Elle soupire.
— C’est affreux, Tony.
— Oui, la séparation est si brutale. Je vous écrirai sitôt arrivé, Cecilia. Promettez-moi que vous passerez vos prochaines vacances en France.
— C’est juré.
Serments d’amoureux. Au fond, nous n’y croyons ni l’un ni l’autre, mais nous jouons le jeu parce que, dans certains cas, on ne peut procéder autrement.

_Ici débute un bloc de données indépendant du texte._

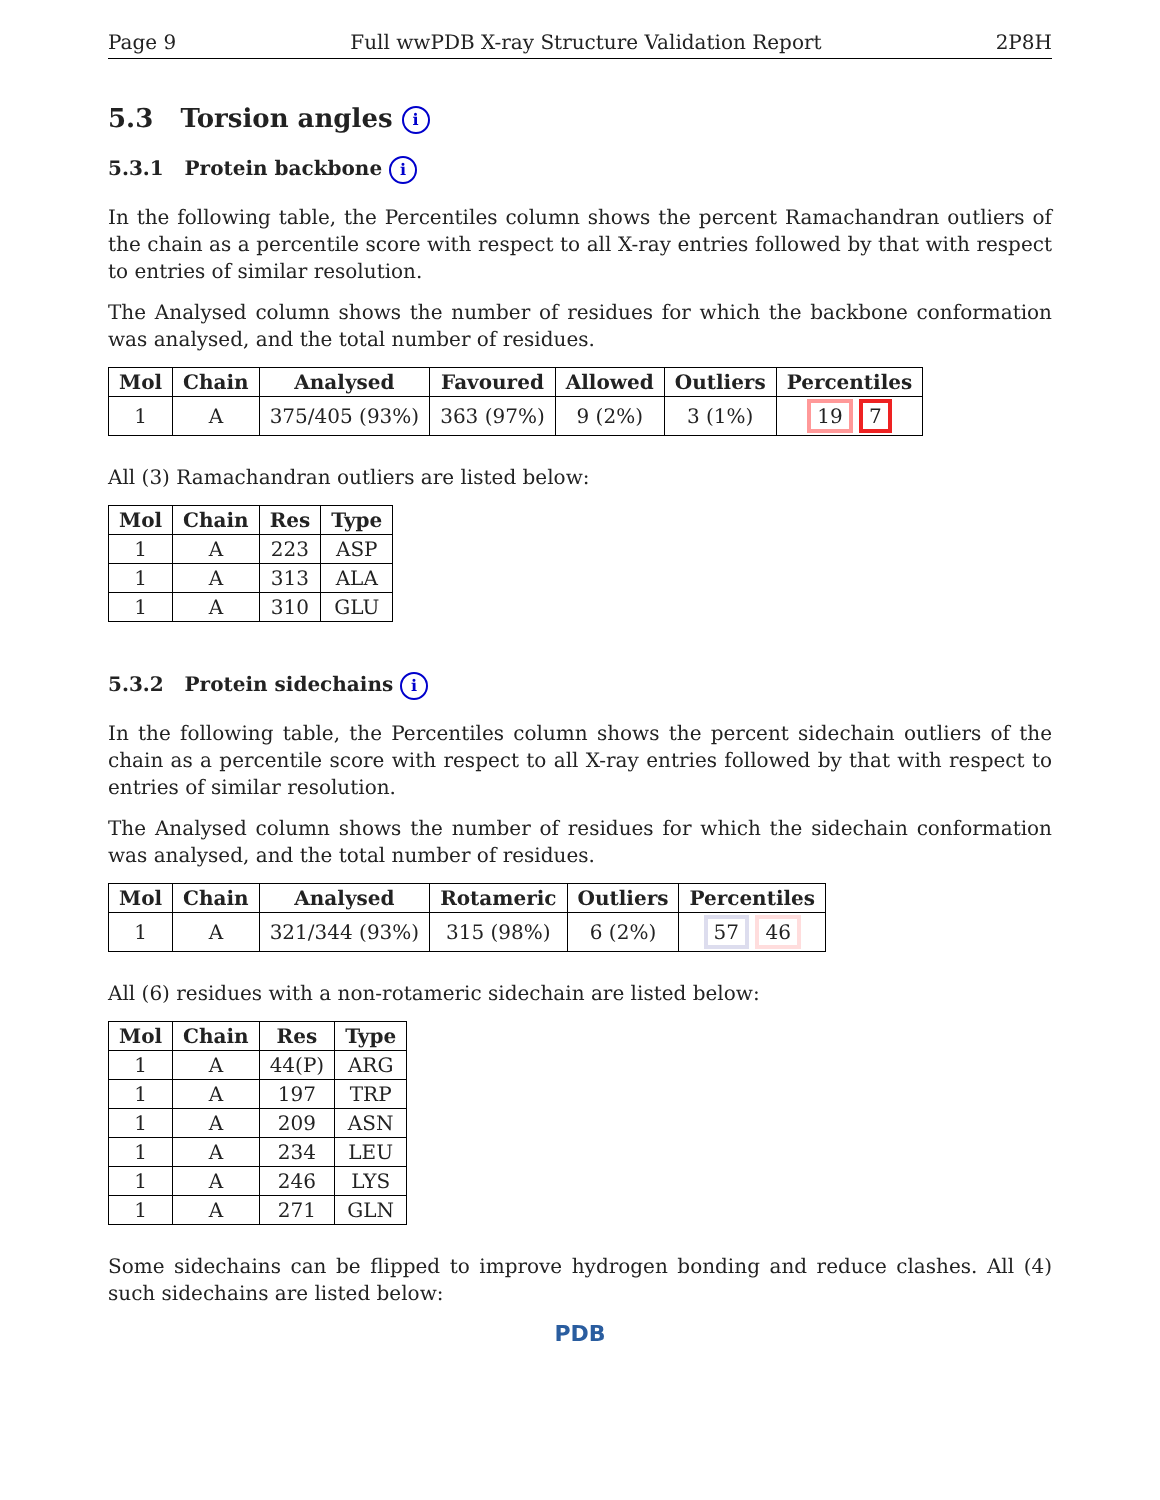Page 9 Full wwPDB X-ray Structure Validation Report 2P8H
5.3 Torsion angles i
5.3.1 Protein backbone i
In the following table, the Percentiles column shows the percent Ramachandran outliers of the chain as a percentile score with respect to all X-ray entries followed by that with respect to entries of similar resolution.
The Analysed column shows the number of residues for which the backbone conformation was analysed, and the total number of residues.
| Mol | Chain | Analysed | Favoured | Allowed | Outliers | Percentiles |
| --- | --- | --- | --- | --- | --- | --- |
| 1 | A | 375/405 (93%) | 363 (97%) | 9 (2%) | 3 (1%) | 19 7 |
All (3) Ramachandran outliers are listed below:
| Mol | Chain | Res | Type |
| --- | --- | --- | --- |
| 1 | A | 223 | ASP |
| 1 | A | 313 | ALA |
| 1 | A | 310 | GLU |
5.3.2 Protein sidechains i
In the following table, the Percentiles column shows the percent sidechain outliers of the chain as a percentile score with respect to all X-ray entries followed by that with respect to entries of similar resolution.
The Analysed column shows the number of residues for which the sidechain conformation was analysed, and the total number of residues.
| Mol | Chain | Analysed | Rotameric | Outliers | Percentiles |
| --- | --- | --- | --- | --- | --- |
| 1 | A | 321/344 (93%) | 315 (98%) | 6 (2%) | 57 46 |
All (6) residues with a non-rotameric sidechain are listed below:
| Mol | Chain | Res | Type |
| --- | --- | --- | --- |
| 1 | A | 44(P) | ARG |
| 1 | A | 197 | TRP |
| 1 | A | 209 | ASN |
| 1 | A | 234 | LEU |
| 1 | A | 246 | LYS |
| 1 | A | 271 | GLN |
Some sidechains can be flipped to improve hydrogen bonding and reduce clashes. All (4) such sidechains are listed below:
PDB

— Eh bien ! Bon voyage, Tony !
— Bons gangsters, Cecilia.
Elle a un petit rire fêlé.
— Toujours le mot pour rire.
Elle imite un bruit de baiser. Ça me chatouille le tympan.
Je le lui rends et je raccroche.
Me voici libéré sur le chapitre des convenances. J’avertis l’hôtel qu’on me prépare ma note illico. Puis je me change à toute allure.
Trente minutes plus tard, je débarque à l’aéroport. Comme je m’approche des guichets, un grand zig à l’air pas du tout avenant me frappe sur l’épaule.
Il me semble le reconnaître, ce vilain oiseau. C’est un des pieds nickelés de Maresco.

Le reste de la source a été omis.